Sexism in Santa's Grotto shock! The going rate for a working Father Christmas is £12 per hour. Mrs. Santa. (No, I did not know that he was married either) who decorates ginger bread cakes in Santa's kitchen is worth only an unfestive £6.70. The Celtic Manor Resort in Newport, South Wales, explains that Mrs. Claus “only plays a supporting role".
Valete
Helmut Schmidt, West Germany’s founding father of the Euro, has checked out at 96.
At 89 Warren Mitchell, the actor who served alongside Richard Burton in the Royal Air Force, has been Parted From Us by Death. Alf starred in the famous television series alongside Una Stubbs and Cherie Blair’s dad, Anthony Booth, for ten years from 1965.
Keith Michell (89), the Australian actor, was versatile but will be always thought of as King Henry VIII, the monarch that he physically resembled and played on screen and stage for the best part of twenty- five years.
Cynthia Payne, the "Madam Cyn" of interesting repute ran a notorious” Gentleman's Club" within which the services of young ladies were exchanged for luncheon vouchers. Departing at a youthful 82 Ms Payne wrote her own epitaph when she said “I filled a void".
Introduced into the Rugby Hall of Fame in 2007 the legendary Jonah Lomu has gone over the try- line at just 40 years of age. He is remembered for his part in the defeat of the UK in the World Cup semi- final in South Africa (1995) and for thirty- seven tries in his sixty- three rugby test matches.
Chris Martin, who died of cancer aged 42, worked from his hospital bed until he could work no more. As Principal Private Secretary and subsequently Director General at Number Ten Downing Street he was a highly respected and dedicated Civil Servant who was awarded a CB by Gordon Brown as Prime Minister. Perhaps those tabloid critics who sniped from the sidelines when, on David Cameron' s recommendation, Her Majesty made Mr. Martin a Commander of the Royal Victorian Order will now appreciate the high esteem in which he was held. The PMs tribute at Question Time immediately following Chris Martin's death was moving and sincere.
It may seem incongruous to follow man with beast but the loss of Diesel, a seven year old Belgian Malinois, on active duty with the police in Paris, is a reminder of the self- sacrificial work carried out by dogs under dangerous circumstances.

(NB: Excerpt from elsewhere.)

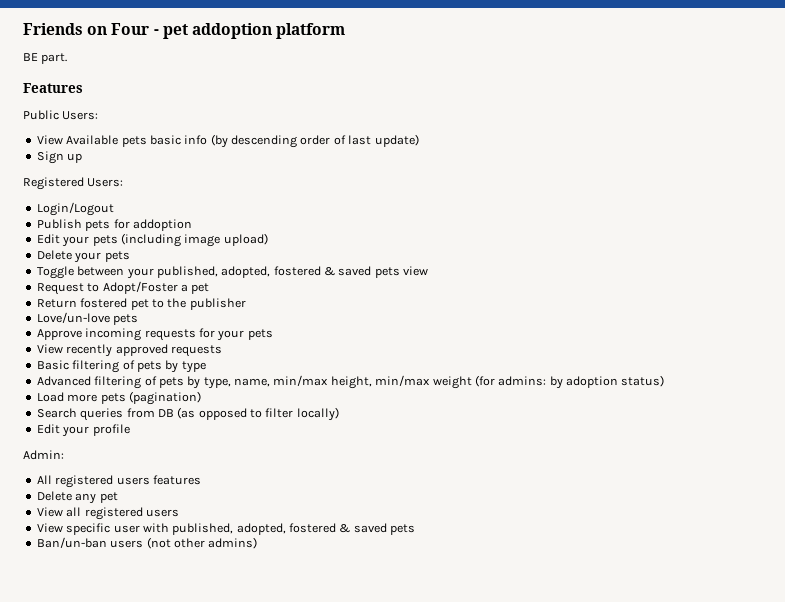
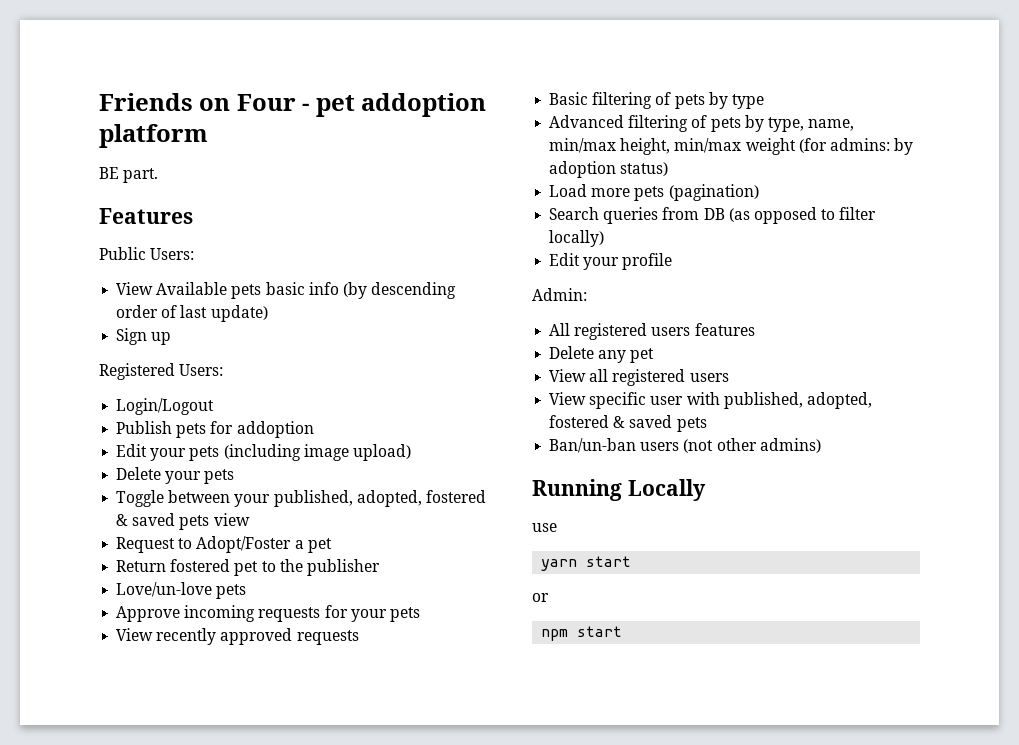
(258, 543) none -> [532,479,706,501] [532,523,557,532] [541,556,632,571] [532,593,549,602] [541,626,623,641] // Running Locally // use // yarn start // or // npm start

Diesel was the bearer of the Dickin Award, the PDSA’s animals 'VC', and died during the seven- hour gunfight in St. Denis.
Peter Dimmock (94) will probably be remembered as the TV commentator that brought SportsView and Grandstand to the screens. He was also the man who persuaded the Duke of Norfolk, as Earl Marshall of England, to permit television broadcasting of The Queen's coronation and was the power behind the television coverage of the funeral of Sir Winston Churchill.
And finally.......
Critics of some human sciences would do well to consider the case of 17-month old Layla Richards who is the first British baby to have recovered from leukaemia. Chemotherapy and bone- marrow transplants had already failed when Layla was given, at London's Great Ormond Street Children’s Hospital, the genetically edited designer immune cells that saved her life. The Consultant has described the treatment as “a landmark in the use of new gene engineering technology" and interestingly the press eschewed, on this occasion, the usual and hackneyed “Frankenstein" connotations so frequently and wrongly associated with genetic engineering.
From Suzy and myself best wishes for a happy Christmas and a healthy and, please God, a more peaceful New Year.